Yesterday was our birthday. We all tend to celebrate the same day because we don’t all know when our own birthday’s are.

We went to the beach and had a nice Italian supper. Lola particularly enjoyed going to the beach. She doesn’t get to be out very often, and she had a great time hanging out with our guy. She thought catching the muscles and watching them dig back into the sand was the most hilarious thing in the world.

Everyone (that we are aware of) came out at one point or another, and we were all well behaved.

We don’t have many days where we were all out and it wasn’t because of some disaster or mental break down of sorts. It was nice.

I hope we can have more days like this in future.

Until next time,
kay

Who Am I, Again?

Haven’t been me lately. It’s been like the alter merry-go-round around here. But I seem to be back in action now, and I’ll post again once I’ve got my head on straight and something interesting to say.

Until then,

kay

Alters & Alcohol

Alcohol is a thing I feel like we, as a system, need to look out for not only because of the multiplicity, but because of a family history of alcoholism. Therefore, I only drink on VERY rare occasions, maybe once every four months or so. 

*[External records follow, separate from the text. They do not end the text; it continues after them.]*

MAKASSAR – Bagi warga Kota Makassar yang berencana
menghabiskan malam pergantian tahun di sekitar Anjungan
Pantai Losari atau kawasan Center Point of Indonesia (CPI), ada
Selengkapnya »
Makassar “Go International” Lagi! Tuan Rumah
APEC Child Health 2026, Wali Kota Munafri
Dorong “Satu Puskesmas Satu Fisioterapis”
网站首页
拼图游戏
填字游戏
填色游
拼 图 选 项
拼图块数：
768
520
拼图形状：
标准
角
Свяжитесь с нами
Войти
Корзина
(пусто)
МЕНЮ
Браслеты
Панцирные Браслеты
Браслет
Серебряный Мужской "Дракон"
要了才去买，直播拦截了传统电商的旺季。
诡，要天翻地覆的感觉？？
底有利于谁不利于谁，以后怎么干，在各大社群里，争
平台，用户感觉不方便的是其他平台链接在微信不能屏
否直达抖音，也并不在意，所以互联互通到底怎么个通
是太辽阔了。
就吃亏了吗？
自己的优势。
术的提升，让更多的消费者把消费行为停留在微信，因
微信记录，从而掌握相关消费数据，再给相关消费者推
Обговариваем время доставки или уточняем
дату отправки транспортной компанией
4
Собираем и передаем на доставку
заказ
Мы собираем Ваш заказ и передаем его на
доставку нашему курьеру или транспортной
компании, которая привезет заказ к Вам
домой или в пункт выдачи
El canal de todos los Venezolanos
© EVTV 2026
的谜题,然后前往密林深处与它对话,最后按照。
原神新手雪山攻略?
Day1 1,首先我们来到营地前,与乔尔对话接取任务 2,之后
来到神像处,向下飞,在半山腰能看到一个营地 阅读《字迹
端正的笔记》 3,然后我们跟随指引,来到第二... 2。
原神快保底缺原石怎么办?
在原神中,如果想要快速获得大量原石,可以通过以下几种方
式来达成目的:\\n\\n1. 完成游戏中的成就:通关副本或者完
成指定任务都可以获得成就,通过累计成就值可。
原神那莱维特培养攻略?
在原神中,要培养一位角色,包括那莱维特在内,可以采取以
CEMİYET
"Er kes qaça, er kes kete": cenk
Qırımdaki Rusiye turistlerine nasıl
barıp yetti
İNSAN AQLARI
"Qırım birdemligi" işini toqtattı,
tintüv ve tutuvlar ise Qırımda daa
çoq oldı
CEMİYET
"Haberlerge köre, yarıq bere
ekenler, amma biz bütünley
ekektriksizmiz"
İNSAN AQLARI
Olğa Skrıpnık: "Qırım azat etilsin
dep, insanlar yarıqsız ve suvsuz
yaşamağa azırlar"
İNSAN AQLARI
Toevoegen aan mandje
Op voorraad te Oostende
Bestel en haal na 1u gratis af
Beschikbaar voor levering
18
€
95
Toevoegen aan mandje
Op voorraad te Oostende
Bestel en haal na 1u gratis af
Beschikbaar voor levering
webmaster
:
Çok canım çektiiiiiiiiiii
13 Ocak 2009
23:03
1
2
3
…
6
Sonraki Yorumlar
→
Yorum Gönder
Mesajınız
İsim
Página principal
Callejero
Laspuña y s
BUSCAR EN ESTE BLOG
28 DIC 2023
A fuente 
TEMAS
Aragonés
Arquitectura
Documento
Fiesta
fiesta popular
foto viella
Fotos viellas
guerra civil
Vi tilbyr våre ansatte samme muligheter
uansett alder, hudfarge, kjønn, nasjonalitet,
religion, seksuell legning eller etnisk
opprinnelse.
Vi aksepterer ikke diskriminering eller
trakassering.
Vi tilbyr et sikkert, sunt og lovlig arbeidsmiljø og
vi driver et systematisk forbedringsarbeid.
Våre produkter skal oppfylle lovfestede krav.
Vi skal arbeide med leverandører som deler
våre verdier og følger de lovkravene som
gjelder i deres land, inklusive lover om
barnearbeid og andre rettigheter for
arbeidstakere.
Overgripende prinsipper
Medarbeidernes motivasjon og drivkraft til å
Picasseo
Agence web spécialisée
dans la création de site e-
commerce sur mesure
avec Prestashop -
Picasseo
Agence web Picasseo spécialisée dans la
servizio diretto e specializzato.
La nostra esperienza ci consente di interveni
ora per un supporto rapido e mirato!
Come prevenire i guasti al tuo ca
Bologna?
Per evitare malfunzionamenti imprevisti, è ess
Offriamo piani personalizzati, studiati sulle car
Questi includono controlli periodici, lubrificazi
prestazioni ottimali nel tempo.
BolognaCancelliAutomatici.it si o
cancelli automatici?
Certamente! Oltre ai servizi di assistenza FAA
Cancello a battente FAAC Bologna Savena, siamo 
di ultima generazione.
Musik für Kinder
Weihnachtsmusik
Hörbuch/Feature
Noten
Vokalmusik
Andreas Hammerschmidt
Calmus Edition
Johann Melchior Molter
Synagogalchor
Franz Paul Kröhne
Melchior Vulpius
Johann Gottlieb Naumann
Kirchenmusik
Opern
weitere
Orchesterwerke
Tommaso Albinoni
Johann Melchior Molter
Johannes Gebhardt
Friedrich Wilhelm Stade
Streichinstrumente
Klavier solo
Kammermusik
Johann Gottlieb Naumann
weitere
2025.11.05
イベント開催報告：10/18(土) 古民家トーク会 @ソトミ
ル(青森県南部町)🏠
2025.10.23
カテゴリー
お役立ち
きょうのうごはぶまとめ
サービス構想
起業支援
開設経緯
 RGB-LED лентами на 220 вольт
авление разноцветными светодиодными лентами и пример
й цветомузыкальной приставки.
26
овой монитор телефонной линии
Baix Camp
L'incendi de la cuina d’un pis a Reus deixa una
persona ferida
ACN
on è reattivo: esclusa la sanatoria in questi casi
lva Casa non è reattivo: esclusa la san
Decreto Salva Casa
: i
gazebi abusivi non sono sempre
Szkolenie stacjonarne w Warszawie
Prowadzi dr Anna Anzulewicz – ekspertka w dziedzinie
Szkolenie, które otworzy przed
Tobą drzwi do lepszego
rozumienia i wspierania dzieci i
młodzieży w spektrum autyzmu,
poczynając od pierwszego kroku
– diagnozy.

However, D is a different story. She like to drink socially and just when she’s having an off day. Normally, she keeps in under control and doesn’t drink too much. But when she thinks she can get away with it, she goes to town like there is no tomorrow. This has led to some very embarrassing situation for us - or rather for me, because I’m usually the one to wake up and find myself in need of explaining something or another.

It’s bad enough to have to wake up, or come back into control, and have to usually very quickly, figure out where I’m at or what is going on. It’s much more difficult when the body is drunk or hungover or even once, in the middle of being sick. YUCK!

We have tried negotiating, but she doesn’t want to hear it. She believes that in her time with the body she gets to do what she wants - whatever she wants. We have previously fought a similar battle with smoking. She smoked; Lola and myself didn’t like it. She quit, but it was a long, drawn out, and wearying. This battle seems to be much worse. But it is a battle I believe I must fight with her.

It’s sad though, really. We have enough conflict externally; I really wish there wasn’t so much internal conflict as well.